- Data
- Opening Delimiter -

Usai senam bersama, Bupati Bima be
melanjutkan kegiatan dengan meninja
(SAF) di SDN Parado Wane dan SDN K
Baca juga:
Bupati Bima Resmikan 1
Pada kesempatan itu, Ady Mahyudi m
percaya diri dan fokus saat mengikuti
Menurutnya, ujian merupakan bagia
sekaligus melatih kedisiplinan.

- Closing Delimiter -

- Your objective
Please edit all the rows above by replacing "kegiatan" with "acara", keeping everything else unchanged.

- Answer box
Usai senam bersama, Bupati Bima be
melanjutkan acara dengan meninja
(SAF) di SDN Parado Wane dan SDN K
Baca juga:
Bupati Bima Resmikan 1
Pada kesempatan itu, Ady Mahyudi m
percaya diri dan fokus saat mengikuti
Menurutnya, ujian merupakan bagia
sekaligus melatih kedisiplinan.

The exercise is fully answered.